Closed form solution for recurrence relation with 2 variables

Question

Please help me in finding the closed form solution for the recurrence relation : \begin{align*} f(n, d) &= 2 \sum\limits_{i=1}^{n-1} f(i, d-1) + f(n, d-1) \\ & \text{for $n > 1, d > 1$} \\ f(n, 1) &= 2n-1\\ f(1, d) &= 1 \end{align*} I have no idea about how to solve this.
Thanks!

Answer 1

It never hurts to calculate a few values to get an idea of what’s going on:

$$\begin{array}{c|cc} n\backslash d&1&2&3&4\\ \hline 1&1&1&1&1\\ 2&3&5&7&9\\ 3&5&13&25&41\\ 4&7&25&63&129\\ 5&9&41&129&321 \end{array}$$

This table looks symmetric about the diagonal, or rather, it would if there were an initial $d=0$ column of ones. In fact, the $d=1$ column could then be calculated from the $d=0$ column by the same recurrence that we already have. Finally, it makes sense to shift the row indices down by $1$ to match the column indices:

$$\begin{array}{c|cc} n\backslash d&0&1&2&3&4\\ \hline 0&1&1&1&1&1\\ 1&1&3&5&7&9\\ 2&1&5&13&25&41\\ 3&1&7&25&63&129\\ 4&1&9&41&129&321 \end{array}\tag{1}$$

This table is for $a(n,d)$, where $n,d\ge 0$, $a(0,n)=a(n,0)=1$, and

$$a(n+1,d+1)=2\sum_{k=0}^na(k,d)+a(n+1,d)\;,$$

so that $f(n,d)=a(n-1,d)$.

If you stare at the second table for a bit, you may notice that each entry appears to be the sum of the entry to its left, the entry above it, and the entry immediately above and to its left; for instance, $129=63+41+25$. This suggests that we may have a simpler recurrence here:

Claim: $a(n+1,d+1)=a(n+1,d)+a(n,d)+a(n,d+1)$ for all $n,d\ge 0$.

Proof:

$$\begin{align*} a(n+1,d+1)&=a(n+1,d)+2\sum_{k=0}^na(k,d)\\ &=a(n+1,d)+2\sum_{k=0}^{n-1}a(k,d)+2a(n,d)\\ &=a(n+1,d)+a(n,d)+2\sum_{k=0}^{n-1}a(k,d)+a(n,d)\\ &=a(n+1,d)+a(n,d)+a(n,d+1)\;. \end{align*}$$

In fact, if we agree that $a(n,d)=0$ whenever $n<0$ or $d<0$, we can simply set $a(0,0)=1$ and derive all other values from the new recurrence. (By the way, it’s easy now to verify the symmetry $a(n,d)=a(d,n)$ that we noticed initially.)
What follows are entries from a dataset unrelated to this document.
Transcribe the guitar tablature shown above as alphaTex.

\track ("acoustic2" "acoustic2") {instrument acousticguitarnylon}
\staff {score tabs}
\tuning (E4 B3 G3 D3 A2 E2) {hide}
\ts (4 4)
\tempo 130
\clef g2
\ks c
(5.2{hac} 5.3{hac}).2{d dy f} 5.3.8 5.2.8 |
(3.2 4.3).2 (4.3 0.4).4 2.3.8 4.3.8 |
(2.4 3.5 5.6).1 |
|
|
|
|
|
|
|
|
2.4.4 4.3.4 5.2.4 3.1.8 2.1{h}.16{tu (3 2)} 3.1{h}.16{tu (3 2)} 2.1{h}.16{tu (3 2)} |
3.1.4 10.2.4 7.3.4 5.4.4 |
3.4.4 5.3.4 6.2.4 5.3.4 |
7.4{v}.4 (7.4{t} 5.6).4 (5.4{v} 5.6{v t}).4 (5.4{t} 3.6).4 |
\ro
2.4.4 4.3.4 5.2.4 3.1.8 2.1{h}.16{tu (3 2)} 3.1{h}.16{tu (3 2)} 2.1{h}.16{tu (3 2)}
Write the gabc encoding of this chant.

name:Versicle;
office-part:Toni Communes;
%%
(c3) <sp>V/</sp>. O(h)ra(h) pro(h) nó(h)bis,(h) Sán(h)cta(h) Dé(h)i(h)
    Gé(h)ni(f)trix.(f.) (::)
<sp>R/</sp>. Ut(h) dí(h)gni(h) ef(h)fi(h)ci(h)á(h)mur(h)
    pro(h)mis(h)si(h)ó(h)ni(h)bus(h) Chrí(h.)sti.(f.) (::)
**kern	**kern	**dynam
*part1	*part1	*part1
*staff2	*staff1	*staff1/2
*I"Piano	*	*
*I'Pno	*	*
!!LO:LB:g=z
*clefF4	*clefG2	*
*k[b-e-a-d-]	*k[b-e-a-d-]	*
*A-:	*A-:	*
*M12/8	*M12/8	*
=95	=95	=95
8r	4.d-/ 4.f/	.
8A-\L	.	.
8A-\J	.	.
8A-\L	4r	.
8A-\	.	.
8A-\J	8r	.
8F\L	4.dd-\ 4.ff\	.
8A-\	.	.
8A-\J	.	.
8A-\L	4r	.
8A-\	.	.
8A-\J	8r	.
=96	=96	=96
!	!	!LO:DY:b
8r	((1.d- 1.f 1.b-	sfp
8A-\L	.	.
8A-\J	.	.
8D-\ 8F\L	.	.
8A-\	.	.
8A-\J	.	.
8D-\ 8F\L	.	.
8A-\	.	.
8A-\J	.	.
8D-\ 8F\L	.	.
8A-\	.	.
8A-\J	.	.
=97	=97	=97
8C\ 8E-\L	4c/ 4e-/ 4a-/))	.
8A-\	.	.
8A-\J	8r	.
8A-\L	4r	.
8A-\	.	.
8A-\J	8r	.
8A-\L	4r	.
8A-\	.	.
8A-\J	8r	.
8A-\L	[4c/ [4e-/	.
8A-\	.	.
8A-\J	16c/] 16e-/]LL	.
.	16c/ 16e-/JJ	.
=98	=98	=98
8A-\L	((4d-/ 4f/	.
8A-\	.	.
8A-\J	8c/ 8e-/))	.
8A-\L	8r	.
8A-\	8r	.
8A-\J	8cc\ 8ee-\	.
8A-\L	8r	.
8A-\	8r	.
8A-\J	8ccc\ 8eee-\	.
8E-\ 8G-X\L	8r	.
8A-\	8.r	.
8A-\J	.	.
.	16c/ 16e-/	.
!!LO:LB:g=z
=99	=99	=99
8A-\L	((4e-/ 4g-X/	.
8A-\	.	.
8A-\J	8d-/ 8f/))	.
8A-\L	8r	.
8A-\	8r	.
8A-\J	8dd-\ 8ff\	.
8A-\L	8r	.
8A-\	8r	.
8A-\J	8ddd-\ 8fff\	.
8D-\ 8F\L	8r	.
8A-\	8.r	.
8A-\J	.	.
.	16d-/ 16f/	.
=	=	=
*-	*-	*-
If you rotate the array 45° clockwise, it looks a bit like the usual isosceles form of Pascal’s triangle, except that each entry is the sum of the nearest numbers above and to the left, above and to the right, and directly above:

$$\begin{array}{ccc} &&&&&&1\\ &&&&&1&&1\\ &&&&1&&3&&1\\ &&&1&&5&&5&&1\\ &&1&&7&&13&&7&&1\\ &1&&9&&25&&25&&9&&1\\ 1&&11&&41&&63&&41&&11&&1 \end{array}$$

If you enter the first five rows of that triangle into OEIS, you get three hits, of which the first proves to be exactly what’s wanted: we have OEIS A008288, and $(1)$ is the square array of Delannoy numbers, and the OEIS entry has numerous references and links. The Wikipedia entry offers the formulas

$$a(n,d)=\sum_k\binom{n+d-k}n\binom{d}k\;,\tag{2}$$

where the non-zero terms are those for which $0\le k\le\min\{n,d\}$.

To prove all this, first verify that $a(n,d)$ really is the number of lattice paths from $\langle 0,0\rangle$ to $\langle n,d\rangle$ using only unit steps to the east, to the north, and to the northeast; this is easily done by induction using the recurrence in the Claim. Then, as in the Wikipedia article, observe that if you use $k$ diagonal (northeast) steps, you must use $n-k$ steps to the east and $d-k$ to the north. These $n+d-k$ steps can be made in any order, so there are

$$\binom{n+d-k}{k,n-k,d-k}=\binom{n+d-k}n\binom{n}k$$

ways to make them. Summing over $k$ yields $(2)$.

Row (or column) $n$ of $(1)$ is given by a polynomial of degree $n$, but I don’t know of an actual closed form for these numbers (meaning one that does not involve a summation).